It’s churn because every new model may or may not break strategies that worked before.
Nobody is designing how to prompt models. It’s an emergent property of these models, so they could just change entirely from each generation of any model.
IMO the lack of real version control and lack of reliable programmability have been significant impediments to impact and adoption. The control surfaces are more brittle than say, regex, which isn’t a good place to be.
I would quibble that there is a modicum of design in prompting; RLHF, DPO and ORPO are explicitly designing the models to be more promptable. But the methods don’t yet adequately scale to the variety of user inputs, especially in a customer-facing context.
My preference would be for the field to put more emphasis on control over LLMs, but it seems like the momentum is again on training LLM-based AGIs. Perhaps the Bitter Lesson has struck again.
People are trying to design how to prompt, but it’s very different in both implementation and result than designing a programming language or a visual language, ofc.
It's interesting that despite all these real issues you're pointing out a lot of people nevertheless are drawn to interact with this technology.
It looks as if it touches some deep psychological lever: have an assistant that can help to carry out tasks that you don't have to bother learning the boring details of a craft.
When I was a kid I messed with computers because they were new, fun, and interesting. At the time I never realized they'd be my source of a living in the future.
Current AI has brought back a lot of that wonder and interest for me, and I'm sure the same is true for a lot of other computer nerds.
I’d consider myself one of those nerds. I’ve been in love with programming since I was 9 (20+ years ago now)
I was mystified by LLMs a couple years ago. But after really understanding how they work and running into their limitations, a lot of that sheen was lost.
There’s not a ton of interesting technology happening with LLM, more a ton of interesting math. (Math, especially linalg, is not the part of computer science I, personally, fell in love with.)
The outputs of LLMs, unlike programming languages, is pretty random and trial and error based. There’s never any real skill or expertise being built by playing with these tools. My control over the output isn’t as direct or understandable as with programming.

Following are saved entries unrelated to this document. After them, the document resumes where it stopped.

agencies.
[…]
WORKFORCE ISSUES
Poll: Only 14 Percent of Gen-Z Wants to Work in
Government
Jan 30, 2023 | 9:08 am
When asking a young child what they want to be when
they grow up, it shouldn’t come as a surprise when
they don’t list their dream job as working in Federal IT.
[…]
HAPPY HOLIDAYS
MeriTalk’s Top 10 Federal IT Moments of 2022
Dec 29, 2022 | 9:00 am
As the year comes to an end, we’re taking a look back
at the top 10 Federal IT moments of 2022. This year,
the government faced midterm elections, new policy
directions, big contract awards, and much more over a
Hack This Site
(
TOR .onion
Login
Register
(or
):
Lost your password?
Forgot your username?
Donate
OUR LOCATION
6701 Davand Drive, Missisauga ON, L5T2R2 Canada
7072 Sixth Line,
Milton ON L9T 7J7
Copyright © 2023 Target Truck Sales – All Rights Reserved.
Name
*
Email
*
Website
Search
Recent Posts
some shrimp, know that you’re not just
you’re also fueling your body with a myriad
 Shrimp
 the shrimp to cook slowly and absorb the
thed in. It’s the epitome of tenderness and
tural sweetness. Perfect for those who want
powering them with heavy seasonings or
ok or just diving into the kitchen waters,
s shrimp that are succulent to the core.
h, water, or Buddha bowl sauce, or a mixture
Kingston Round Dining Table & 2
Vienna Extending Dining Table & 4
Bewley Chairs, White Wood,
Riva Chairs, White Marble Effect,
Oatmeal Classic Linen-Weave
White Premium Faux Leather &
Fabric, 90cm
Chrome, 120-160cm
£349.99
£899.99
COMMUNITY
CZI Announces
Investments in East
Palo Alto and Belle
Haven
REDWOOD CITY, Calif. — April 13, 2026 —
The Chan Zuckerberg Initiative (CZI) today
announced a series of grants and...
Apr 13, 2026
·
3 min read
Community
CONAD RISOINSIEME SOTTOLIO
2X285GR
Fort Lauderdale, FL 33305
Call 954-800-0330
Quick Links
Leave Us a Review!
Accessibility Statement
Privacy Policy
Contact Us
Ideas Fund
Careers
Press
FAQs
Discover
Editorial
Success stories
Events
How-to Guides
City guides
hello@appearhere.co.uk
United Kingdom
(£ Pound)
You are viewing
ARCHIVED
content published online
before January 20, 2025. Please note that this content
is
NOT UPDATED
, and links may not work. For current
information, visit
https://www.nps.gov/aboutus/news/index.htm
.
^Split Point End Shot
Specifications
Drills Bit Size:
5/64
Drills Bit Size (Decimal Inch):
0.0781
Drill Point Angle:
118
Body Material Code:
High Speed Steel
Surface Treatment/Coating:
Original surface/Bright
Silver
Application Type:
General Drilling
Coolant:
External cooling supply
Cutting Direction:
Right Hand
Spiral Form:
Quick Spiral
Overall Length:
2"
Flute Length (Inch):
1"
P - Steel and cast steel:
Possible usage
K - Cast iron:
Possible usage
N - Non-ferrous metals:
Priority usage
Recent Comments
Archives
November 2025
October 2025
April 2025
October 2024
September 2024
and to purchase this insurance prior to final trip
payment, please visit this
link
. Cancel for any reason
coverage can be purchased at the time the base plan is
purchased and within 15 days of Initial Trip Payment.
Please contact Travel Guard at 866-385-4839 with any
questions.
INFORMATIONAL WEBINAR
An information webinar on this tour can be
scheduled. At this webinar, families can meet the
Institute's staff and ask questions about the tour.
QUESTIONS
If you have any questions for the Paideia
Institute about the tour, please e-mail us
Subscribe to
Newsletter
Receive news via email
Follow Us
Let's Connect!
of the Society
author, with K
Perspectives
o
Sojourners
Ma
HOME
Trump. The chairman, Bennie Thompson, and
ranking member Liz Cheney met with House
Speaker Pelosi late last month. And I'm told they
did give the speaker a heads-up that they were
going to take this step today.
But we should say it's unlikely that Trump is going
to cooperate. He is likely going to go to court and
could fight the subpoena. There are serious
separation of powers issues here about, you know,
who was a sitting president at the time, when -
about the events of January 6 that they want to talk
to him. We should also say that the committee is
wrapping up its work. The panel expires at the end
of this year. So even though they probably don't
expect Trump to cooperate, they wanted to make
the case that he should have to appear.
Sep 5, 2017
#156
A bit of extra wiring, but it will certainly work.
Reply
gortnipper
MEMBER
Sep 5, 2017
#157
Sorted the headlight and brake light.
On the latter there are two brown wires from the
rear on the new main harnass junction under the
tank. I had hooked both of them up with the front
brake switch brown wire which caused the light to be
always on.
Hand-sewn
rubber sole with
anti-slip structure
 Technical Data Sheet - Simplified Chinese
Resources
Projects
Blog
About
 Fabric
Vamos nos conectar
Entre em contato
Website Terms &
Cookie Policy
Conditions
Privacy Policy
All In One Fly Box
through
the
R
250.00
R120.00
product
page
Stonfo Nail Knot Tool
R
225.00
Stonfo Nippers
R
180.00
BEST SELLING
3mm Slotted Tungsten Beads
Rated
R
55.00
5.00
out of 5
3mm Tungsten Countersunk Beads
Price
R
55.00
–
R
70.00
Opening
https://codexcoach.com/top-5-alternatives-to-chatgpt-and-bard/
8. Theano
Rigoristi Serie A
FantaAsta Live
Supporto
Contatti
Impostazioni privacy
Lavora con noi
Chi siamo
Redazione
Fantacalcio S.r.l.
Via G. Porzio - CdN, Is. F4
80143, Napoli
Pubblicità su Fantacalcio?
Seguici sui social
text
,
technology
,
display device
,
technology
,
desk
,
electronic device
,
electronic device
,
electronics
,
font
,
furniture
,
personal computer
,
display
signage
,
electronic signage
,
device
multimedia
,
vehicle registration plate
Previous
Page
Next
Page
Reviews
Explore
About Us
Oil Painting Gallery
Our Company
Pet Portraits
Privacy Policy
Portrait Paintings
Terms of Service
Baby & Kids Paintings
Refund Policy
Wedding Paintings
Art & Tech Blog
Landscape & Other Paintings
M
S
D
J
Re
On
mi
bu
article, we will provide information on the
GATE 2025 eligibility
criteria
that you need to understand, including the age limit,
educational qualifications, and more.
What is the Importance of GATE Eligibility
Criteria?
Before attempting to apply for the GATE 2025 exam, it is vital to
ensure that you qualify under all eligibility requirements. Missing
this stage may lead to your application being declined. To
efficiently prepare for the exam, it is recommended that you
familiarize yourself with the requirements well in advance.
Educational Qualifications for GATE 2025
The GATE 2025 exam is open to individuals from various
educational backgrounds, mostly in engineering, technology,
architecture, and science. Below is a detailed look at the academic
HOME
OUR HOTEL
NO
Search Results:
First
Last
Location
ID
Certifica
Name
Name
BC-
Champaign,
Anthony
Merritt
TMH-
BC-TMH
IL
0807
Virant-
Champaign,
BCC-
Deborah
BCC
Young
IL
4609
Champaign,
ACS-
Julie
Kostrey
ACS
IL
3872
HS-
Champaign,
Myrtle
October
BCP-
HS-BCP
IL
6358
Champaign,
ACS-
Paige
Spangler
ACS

There’s no joy of discovery, only joy of getting the slot machine to give me what I want once in a while.
I’ve regained a lot of that wonder, recently, by doing graphics programming and learning lisp. Going against industry trends in my recreational programming has helped the field feel fresh to me.
Regardless, I don’t think the extreme minority of people who are truly nerdily passionate about tech are the “a lot of people” OC or I was talking about.
Unless your business is customer service reps, with no ability to do anything but read scripts, who have no real knowledge of how things actually work.